On the day, he impressed the jury chefs, which included former World Champion Kenneth Toft-Hansen from Svinkløv Badehotel, with a starter composed of baked turbot stuffed with mussels, a main course consisting of roast veal sirloin and pithivier quiche with braised veal tongue and heart, and finally, a Baba au Rhum cake for dessert.

“I had visualised the victory moment; simply imagined myself standing at the top of the podium. But I have to admit, I was all nerves and beside myself while the jury was casting its votes,” Mikkel recounts.

Even with a well-deserved first place, Mikkel’s soaring ambitions temper the sweetness of that victory. In fact, the jury’s constructive critique has preyed more on his mind than the thrill of his triumph. The problem was the sauce for his starter. He had, as he puts it, tasted himself blind to it while in training. And the downer of the feedback is still bothering him. Because he is nothing short of a perfectionist to the tip of his chef’s knifeblade.

Sticklers like Mikkel know that top-tier gastronomy takes more than training and experience. The tools of the trade have to be just right too. 

“I’ve always held that Eva Trio make the best pots and pans. That’s for sure. Their cookware was perfect for the training and the competition, and I registered a distinct difference from some of the cooking equipment brands I’ve been sponsored by in the past,” Mikkel explains.

Social responsibility

Back at Social Cantina, the day’s lunch is on the way. The dish of the day is Danish classic breaded pork patties, krebinetter, with creamed vegetables and potatoes – a far cry from the decadent three courses Mikkel served at the Chef of the Year event.

“We make whatever dishes we fancy,” says Mikkel, who is assisted in the kitchen by chefs Rasmus Kofoed Christensen and Jonas Krüger (replacing Mathias Holt). 

Yesterday, the dish of the day was green curry with bamboo shoots, coriander and Thai basil. Tomorrow, they’ll be dishing up Asian prawn toast and crème brûlée for dessert.

“We’re not afraid to stick our necks out. We’re serving everything from kimchi and squid to offal. And sure, some diners are challenged on occasion,” says Mikkel, adding:

“But once in a while, they do appreciate when we serve classic Danish rye bread with cold cut toppings. All made from scratch, of course”.

The kitchen knows their diners’ preferences. One diner is informed that there is no cream in the creamed vegetables. Another is offered a meat-free patty made of vegetable mince.
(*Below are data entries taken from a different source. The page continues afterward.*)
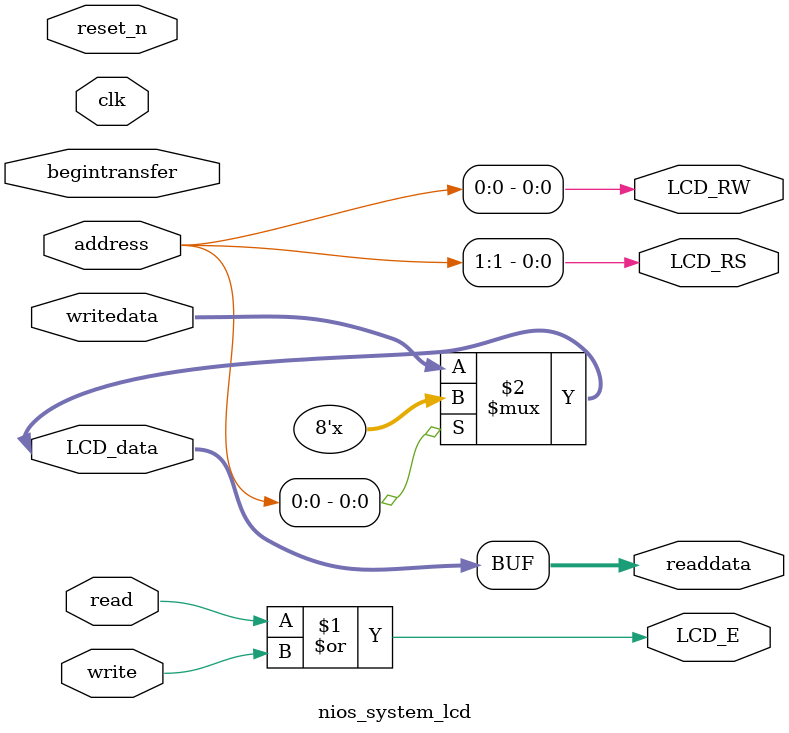
<source format=v>

`timescale 1ns / 1ps
// synthesis translate_on

// turn off superfluous verilog processor warnings 
// altera message_level Level1 
// altera message_off 10034 10035 10036 10037 10230 10240 10030 

module nios_system_lcd (
                         // inputs:
                          address,
                          begintransfer,
                          clk,
                          read,
                          reset_n,
                          write,
                          writedata,

                         // outputs:
                          LCD_E,
                          LCD_RS,
                          LCD_RW,
                          LCD_data,
                          readdata
                       )
;

  output           LCD_E;
  output           LCD_RS;
  output           LCD_RW;
  inout   [  7: 0] LCD_data;
  output  [  7: 0] readdata;
  input   [  1: 0] address;
  input            begintransfer;
  input            clk;
  input            read;
  input            reset_n;
  input            write;
  input   [  7: 0] writedata;

  wire             LCD_E;
  wire             LCD_RS;
  wire             LCD_RW;
  wire    [  7: 0] LCD_data;
  wire    [  7: 0] readdata;
  assign LCD_RW = address[0];
  assign LCD_RS = address[1];
  assign LCD_E = read | write;
  assign LCD_data = (address[0]) ? {8{1'bz}} : writedata;
  assign readdata = LCD_data;
  //control_slave, which is an e_avalon_slave

endmodule


</source>
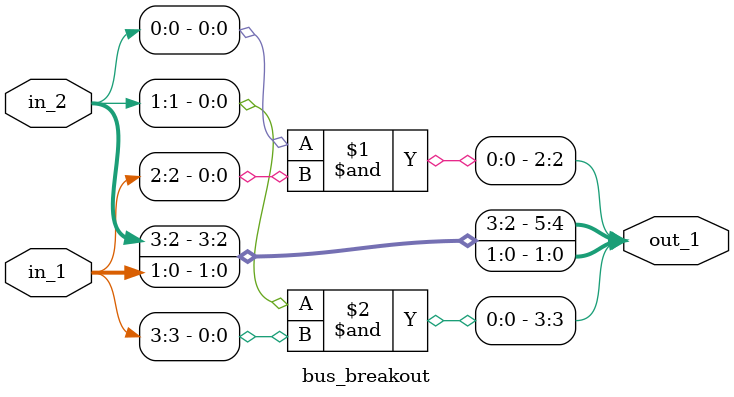
<source format=v>
module bus_breakout(in_1, in_2, out_1);

input  [3:0] in_1, in_2;
output [5:0] out_1;

//Concatenation {}, implementation
assign out_1 = { in_2[3:2], 
				(in_2[1] & in_1[3]),
				(in_2[0] & in_1[2]),
				in_1[1:0] };

endmodule

</source>
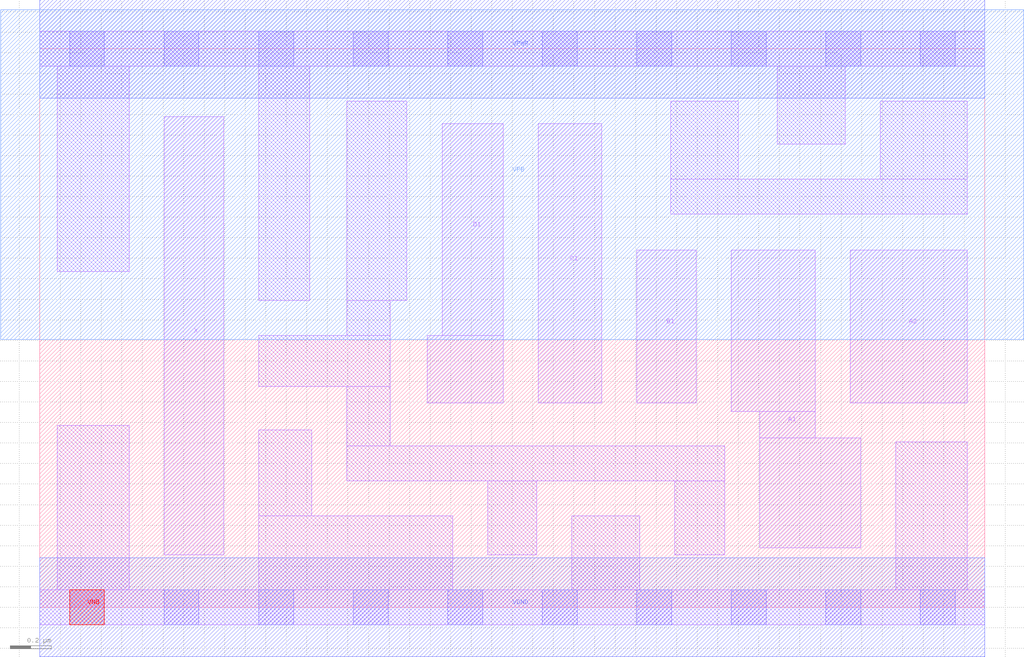
<source format=lef>
# Copyright 2020 The SkyWater PDK Authors
#
# Licensed under the Apache License, Version 2.0 (the "License");
# you may not use this file except in compliance with the License.
# You may obtain a copy of the License at
#
#     https://www.apache.org/licenses/LICENSE-2.0
#
# Unless required by applicable law or agreed to in writing, software
# distributed under the License is distributed on an "AS IS" BASIS,
# WITHOUT WARRANTIES OR CONDITIONS OF ANY KIND, either express or implied.
# See the License for the specific language governing permissions and
# limitations under the License.
#
# SPDX-License-Identifier: Apache-2.0

VERSION 5.7 ;
  NOWIREEXTENSIONATPIN ON ;
  DIVIDERCHAR "/" ;
  BUSBITCHARS "[]" ;
MACRO sky130_fd_sc_hd__a2111o_2
  CLASS CORE ;
  FOREIGN sky130_fd_sc_hd__a2111o_2 ;
  ORIGIN  0.000000  0.000000 ;
  SIZE  4.600000 BY  2.720000 ;
  SYMMETRY X Y R90 ;
  SITE unithd ;
  PIN A1
    ANTENNAGATEAREA  0.247500 ;
    DIRECTION INPUT ;
    USE SIGNAL ;
    PORT
      LAYER li1 ;
        RECT 3.365000 0.955000 3.775000 1.740000 ;
        RECT 3.505000 0.290000 3.995000 0.825000 ;
        RECT 3.505000 0.825000 3.775000 0.955000 ;
    END
  END A1
  PIN A2
    ANTENNAGATEAREA  0.247500 ;
    DIRECTION INPUT ;
    USE SIGNAL ;
    PORT
      LAYER li1 ;
        RECT 3.945000 0.995000 4.515000 1.740000 ;
    END
  END A2
  PIN B1
    ANTENNAGATEAREA  0.247500 ;
    DIRECTION INPUT ;
    USE SIGNAL ;
    PORT
      LAYER li1 ;
        RECT 2.905000 0.995000 3.195000 1.740000 ;
    END
  END B1
  PIN C1
    ANTENNAGATEAREA  0.247500 ;
    DIRECTION INPUT ;
    USE SIGNAL ;
    PORT
      LAYER li1 ;
        RECT 2.425000 0.995000 2.735000 2.355000 ;
    END
  END C1
  PIN D1
    ANTENNAGATEAREA  0.247500 ;
    DIRECTION INPUT ;
    USE SIGNAL ;
    PORT
      LAYER li1 ;
        RECT 1.885000 0.995000 2.255000 1.325000 ;
        RECT 1.960000 1.325000 2.255000 2.355000 ;
    END
  END D1
  PIN VNB
    PORT
      LAYER pwell ;
        RECT 0.145000 -0.085000 0.315000 0.085000 ;
    END
  END VNB
  PIN VPB
    PORT
      LAYER nwell ;
        RECT -0.190000 1.305000 4.790000 2.910000 ;
    END
  END VPB
  PIN X
    ANTENNADIFFAREA  0.462000 ;
    DIRECTION OUTPUT ;
    USE SIGNAL ;
    PORT
      LAYER li1 ;
        RECT 0.605000 0.255000 0.895000 2.390000 ;
    END
  END X
  PIN VGND
    DIRECTION INOUT ;
    SHAPE ABUTMENT ;
    USE GROUND ;
    PORT
      LAYER met1 ;
        RECT 0.000000 -0.240000 4.600000 0.240000 ;
    END
  END VGND
  PIN VPWR
    DIRECTION INOUT ;
    SHAPE ABUTMENT ;
    USE POWER ;
    PORT
      LAYER met1 ;
        RECT 0.000000 2.480000 4.600000 2.960000 ;
    END
  END VPWR
  OBS
    LAYER li1 ;
      RECT 0.000000 -0.085000 4.600000 0.085000 ;
      RECT 0.000000  2.635000 4.600000 2.805000 ;
      RECT 0.085000  0.085000 0.435000 0.885000 ;
      RECT 0.085000  1.635000 0.435000 2.635000 ;
      RECT 1.065000  0.085000 2.010000 0.445000 ;
      RECT 1.065000  0.445000 1.325000 0.865000 ;
      RECT 1.065000  1.075000 1.705000 1.325000 ;
      RECT 1.065000  1.495000 1.315000 2.635000 ;
      RECT 1.495000  0.615000 3.335000 0.785000 ;
      RECT 1.495000  0.785000 1.705000 1.075000 ;
      RECT 1.495000  1.325000 1.705000 1.495000 ;
      RECT 1.495000  1.495000 1.785000 2.465000 ;
      RECT 2.180000  0.255000 2.420000 0.615000 ;
      RECT 2.590000  0.085000 2.920000 0.445000 ;
      RECT 3.070000  1.915000 4.515000 2.085000 ;
      RECT 3.070000  2.085000 3.400000 2.465000 ;
      RECT 3.090000  0.255000 3.335000 0.615000 ;
      RECT 3.590000  2.255000 3.920000 2.635000 ;
      RECT 4.090000  2.085000 4.515000 2.465000 ;
      RECT 4.165000  0.085000 4.515000 0.805000 ;
    LAYER mcon ;
      RECT 0.145000 -0.085000 0.315000 0.085000 ;
      RECT 0.145000  2.635000 0.315000 2.805000 ;
      RECT 0.605000 -0.085000 0.775000 0.085000 ;
      RECT 0.605000  2.635000 0.775000 2.805000 ;
      RECT 1.065000 -0.085000 1.235000 0.085000 ;
      RECT 1.065000  2.635000 1.235000 2.805000 ;
      RECT 1.525000 -0.085000 1.695000 0.085000 ;
      RECT 1.525000  2.635000 1.695000 2.805000 ;
      RECT 1.985000 -0.085000 2.155000 0.085000 ;
      RECT 1.985000  2.635000 2.155000 2.805000 ;
      RECT 2.445000 -0.085000 2.615000 0.085000 ;
      RECT 2.445000  2.635000 2.615000 2.805000 ;
      RECT 2.905000 -0.085000 3.075000 0.085000 ;
      RECT 2.905000  2.635000 3.075000 2.805000 ;
      RECT 3.365000 -0.085000 3.535000 0.085000 ;
      RECT 3.365000  2.635000 3.535000 2.805000 ;
      RECT 3.825000 -0.085000 3.995000 0.085000 ;
      RECT 3.825000  2.635000 3.995000 2.805000 ;
      RECT 4.285000 -0.085000 4.455000 0.085000 ;
      RECT 4.285000  2.635000 4.455000 2.805000 ;
  END
END sky130_fd_sc_hd__a2111o_2
END LIBRARY

</source>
All while an aproned 12-year-old boy walks from table to table to light little candles. An odd sight at any other canteen, but as the name and location suggest, Social Cantina is not your average canteen.

Youngsters assigned to the citizen service centre for support and assistance with their various needs, have the opportunity to volunteer for the kitchen. This scheme advances both the social responsibility mission and helps the chefs with the more routine tasks.
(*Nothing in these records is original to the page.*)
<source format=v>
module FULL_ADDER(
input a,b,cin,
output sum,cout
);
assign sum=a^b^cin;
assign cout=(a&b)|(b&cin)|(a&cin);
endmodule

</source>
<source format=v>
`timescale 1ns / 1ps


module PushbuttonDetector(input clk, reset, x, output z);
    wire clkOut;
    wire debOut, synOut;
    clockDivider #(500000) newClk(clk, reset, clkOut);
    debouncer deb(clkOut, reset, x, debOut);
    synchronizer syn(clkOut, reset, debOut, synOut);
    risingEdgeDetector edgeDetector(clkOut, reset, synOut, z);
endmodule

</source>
“It’s a win-win. We get some help, and the youngsters enjoy a sense of community and a break from their everyday life,” says Mikkel, adding:

“We offer a high success rate, because we get the canteen lunch served on time every day. The diners say ‘thank you’, and look the youngsters in the eyes. That’s a world away from what many of them experience at school.” 

Lunchtime is nearly over, and the social services staff amble back to their offices. Now there are just the empty plates left. In the kitchen, they’re prepping for the next day. Golden-brown brioche loaves fresh out of the oven fill the room with the delicious smell of home baking.

Ultimately, the Chef of the Year doesn’t see much difference between serving Michelin-grade food to gourmets or feeding hungry office workers. 

“Whether I’m getting ready for an intense competition or making lunch for the canteen, the end result has to be great cuisine. Prepping, processes and timing can easily be transferred from one to the other, and my approach in the kitchen is always the same – the principle is great ingredients, treated with care and respect. You can’t go wrong with that,” is the last word from chef Mikkel Højborg Olsen.